Yapı Yol-Sen İstanbul Şube Örgütlenme Sekreteri Halil Tümtürk: 2007 1 Mayısı’ndan beri devam eden Taksim mücadelesi bizlere bir kez daha göstermiştir ki, kazanılan tüm haklar bir mücadelenin eseridir. Bu mücadelede sınıfın samimi önderleri ve devrimciler bu sürecin gerçek sahipleridir. Taksim’in kazanılmasında devlete ve içimizdeki dost görünen sınıf düşmanlarına karşı mücadelenin birlikte yürümesi kaçınılmazdır. Son 3 yıldır her 1 Mayıs öncesi işçi ve emekçilerin kafalarını bulandıranlar sınıfa yaptıkları ihanete rağmen süreci sahiplenmede de geç kalmadılar. Aynı şekilde sendikal bürokrasi de süreci sahiplenmeye çalışarak tüm kirli yüzünü, ihanetini ve sınıf düşmanlığını bir kalemde unutturmaya çalıştı. Kararlı ve uzlaşmasız bir mücadele zaferle sonuçlanmıştır.
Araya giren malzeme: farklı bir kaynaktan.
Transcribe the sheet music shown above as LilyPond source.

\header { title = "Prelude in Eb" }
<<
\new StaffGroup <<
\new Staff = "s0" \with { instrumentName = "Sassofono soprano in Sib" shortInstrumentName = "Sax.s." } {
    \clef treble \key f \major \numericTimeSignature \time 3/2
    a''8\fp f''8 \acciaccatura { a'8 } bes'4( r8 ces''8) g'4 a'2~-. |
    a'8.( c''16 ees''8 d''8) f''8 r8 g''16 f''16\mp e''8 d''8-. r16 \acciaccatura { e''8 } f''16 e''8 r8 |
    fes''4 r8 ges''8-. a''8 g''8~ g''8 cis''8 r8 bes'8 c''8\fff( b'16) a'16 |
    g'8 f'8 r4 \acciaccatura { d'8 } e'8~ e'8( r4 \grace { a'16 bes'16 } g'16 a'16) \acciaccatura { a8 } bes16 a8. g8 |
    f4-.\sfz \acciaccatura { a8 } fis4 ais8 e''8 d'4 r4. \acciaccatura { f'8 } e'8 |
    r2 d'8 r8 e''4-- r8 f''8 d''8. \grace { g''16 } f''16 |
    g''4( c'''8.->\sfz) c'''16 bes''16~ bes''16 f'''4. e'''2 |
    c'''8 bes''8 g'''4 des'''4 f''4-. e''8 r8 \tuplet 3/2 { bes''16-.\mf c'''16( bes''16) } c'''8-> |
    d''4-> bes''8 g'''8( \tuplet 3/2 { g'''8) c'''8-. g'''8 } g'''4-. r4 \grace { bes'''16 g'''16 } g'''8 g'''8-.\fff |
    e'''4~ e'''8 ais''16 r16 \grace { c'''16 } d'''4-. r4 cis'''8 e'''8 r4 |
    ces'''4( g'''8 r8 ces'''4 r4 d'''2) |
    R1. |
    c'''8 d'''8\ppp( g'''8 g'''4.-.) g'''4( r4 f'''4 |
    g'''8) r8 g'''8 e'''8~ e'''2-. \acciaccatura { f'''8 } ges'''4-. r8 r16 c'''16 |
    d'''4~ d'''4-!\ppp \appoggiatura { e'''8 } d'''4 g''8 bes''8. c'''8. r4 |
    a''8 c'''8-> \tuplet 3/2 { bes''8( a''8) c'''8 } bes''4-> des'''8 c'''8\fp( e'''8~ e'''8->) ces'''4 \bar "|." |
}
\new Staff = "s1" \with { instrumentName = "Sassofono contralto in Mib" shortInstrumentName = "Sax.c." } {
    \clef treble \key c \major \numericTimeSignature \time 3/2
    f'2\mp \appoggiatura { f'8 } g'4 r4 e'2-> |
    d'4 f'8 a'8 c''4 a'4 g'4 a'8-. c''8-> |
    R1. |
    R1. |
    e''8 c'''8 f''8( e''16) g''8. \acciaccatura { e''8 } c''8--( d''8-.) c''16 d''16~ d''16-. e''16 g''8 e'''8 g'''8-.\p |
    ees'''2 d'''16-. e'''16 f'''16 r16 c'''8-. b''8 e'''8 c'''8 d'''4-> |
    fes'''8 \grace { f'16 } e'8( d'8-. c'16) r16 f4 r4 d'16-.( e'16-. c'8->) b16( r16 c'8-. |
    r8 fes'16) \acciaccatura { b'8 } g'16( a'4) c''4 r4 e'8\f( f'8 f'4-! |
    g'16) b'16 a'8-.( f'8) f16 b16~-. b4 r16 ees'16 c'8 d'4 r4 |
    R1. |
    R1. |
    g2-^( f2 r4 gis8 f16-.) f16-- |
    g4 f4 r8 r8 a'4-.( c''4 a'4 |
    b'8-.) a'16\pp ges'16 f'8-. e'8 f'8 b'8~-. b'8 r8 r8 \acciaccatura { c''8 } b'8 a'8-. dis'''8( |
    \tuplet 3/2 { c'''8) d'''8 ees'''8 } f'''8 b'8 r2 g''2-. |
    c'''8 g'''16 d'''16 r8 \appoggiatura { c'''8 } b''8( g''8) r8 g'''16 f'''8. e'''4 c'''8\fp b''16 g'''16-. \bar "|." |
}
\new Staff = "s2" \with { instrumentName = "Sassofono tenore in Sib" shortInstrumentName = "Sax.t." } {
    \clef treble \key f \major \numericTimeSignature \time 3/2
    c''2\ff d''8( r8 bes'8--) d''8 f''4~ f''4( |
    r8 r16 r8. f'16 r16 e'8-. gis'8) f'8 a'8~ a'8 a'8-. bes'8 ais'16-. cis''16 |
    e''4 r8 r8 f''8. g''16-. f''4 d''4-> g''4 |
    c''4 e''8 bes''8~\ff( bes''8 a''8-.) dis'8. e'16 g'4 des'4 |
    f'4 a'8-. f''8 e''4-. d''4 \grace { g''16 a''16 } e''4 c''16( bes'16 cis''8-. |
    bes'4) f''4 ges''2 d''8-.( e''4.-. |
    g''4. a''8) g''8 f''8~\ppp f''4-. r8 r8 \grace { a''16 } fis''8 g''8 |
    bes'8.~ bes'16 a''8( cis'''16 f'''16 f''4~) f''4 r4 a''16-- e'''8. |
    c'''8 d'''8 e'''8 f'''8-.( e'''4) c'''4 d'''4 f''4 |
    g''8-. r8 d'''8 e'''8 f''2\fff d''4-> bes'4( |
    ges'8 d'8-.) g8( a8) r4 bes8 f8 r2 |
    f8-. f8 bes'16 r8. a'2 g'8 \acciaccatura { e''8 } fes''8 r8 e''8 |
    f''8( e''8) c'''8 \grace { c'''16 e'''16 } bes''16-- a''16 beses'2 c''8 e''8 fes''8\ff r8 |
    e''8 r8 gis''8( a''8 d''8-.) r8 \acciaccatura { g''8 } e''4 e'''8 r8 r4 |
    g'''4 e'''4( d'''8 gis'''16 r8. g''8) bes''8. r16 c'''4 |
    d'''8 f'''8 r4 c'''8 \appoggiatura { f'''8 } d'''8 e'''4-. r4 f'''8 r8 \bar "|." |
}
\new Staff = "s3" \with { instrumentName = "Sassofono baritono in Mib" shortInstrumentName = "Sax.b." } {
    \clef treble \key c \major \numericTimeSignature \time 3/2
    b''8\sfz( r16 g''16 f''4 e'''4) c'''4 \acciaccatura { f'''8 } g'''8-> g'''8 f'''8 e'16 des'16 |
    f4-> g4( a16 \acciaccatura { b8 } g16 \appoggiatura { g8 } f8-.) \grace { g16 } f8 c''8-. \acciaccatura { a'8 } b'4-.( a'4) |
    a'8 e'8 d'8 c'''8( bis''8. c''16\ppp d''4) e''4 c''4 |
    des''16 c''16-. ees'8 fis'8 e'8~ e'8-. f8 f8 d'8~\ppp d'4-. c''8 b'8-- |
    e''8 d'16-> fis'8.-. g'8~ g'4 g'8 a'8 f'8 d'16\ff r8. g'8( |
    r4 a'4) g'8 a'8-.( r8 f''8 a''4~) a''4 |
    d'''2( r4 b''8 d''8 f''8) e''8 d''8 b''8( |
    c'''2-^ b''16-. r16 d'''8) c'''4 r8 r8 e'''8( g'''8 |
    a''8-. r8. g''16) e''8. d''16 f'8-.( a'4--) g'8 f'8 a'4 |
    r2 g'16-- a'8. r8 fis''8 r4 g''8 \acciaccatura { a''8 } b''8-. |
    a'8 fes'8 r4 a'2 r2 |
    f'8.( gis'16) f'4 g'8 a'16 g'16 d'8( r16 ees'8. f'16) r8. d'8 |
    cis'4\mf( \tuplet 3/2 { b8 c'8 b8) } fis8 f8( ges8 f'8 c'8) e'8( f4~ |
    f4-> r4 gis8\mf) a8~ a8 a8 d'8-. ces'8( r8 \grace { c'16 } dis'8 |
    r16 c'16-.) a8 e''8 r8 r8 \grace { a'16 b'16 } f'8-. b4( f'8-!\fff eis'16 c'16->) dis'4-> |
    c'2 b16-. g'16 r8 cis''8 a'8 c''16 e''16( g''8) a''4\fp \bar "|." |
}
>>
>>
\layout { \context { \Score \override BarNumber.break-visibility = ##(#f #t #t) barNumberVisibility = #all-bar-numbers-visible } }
Tarih bize bir şeyi bir kez daha kanıtlamıştır: “Mücadele edenler her zaman kazanamayabilirler ama kazananlar hep mücadele edenlerdir” 26 Mayıs genel grevi önümüzde büyük bir sorumluluk olarak durmaktadır. “Oturarak başarıya ulaşan tek varlık tavuktur.” Maalesef sendikal bürokrasi 26 Mayıs’a oturarak hazırlanmaya devam ederken bizlere daha çok çalışmak ve 26 Mayıs’ı zafere götürme görevi düşüyor. 1 Mayıs heyecanı ile 26 Mayıs’ı TEKEL’leştirme kararlılığını göstermeliyiz. TEKEL işçilerinin 1 Mayıs kürsüsünde yaptığını bir bütün olarak işçi ve emekçiler sınıf çıkarları için sermayeye ve sendika ağalarına bir kez daha göstermelidirler. İşçi ve emekçiler öncelikle sendikalarında söz, yetki ve kararın kendilerinde olduğunu birilerine hatırlatmalı ve süreci sahiplenmelidirler.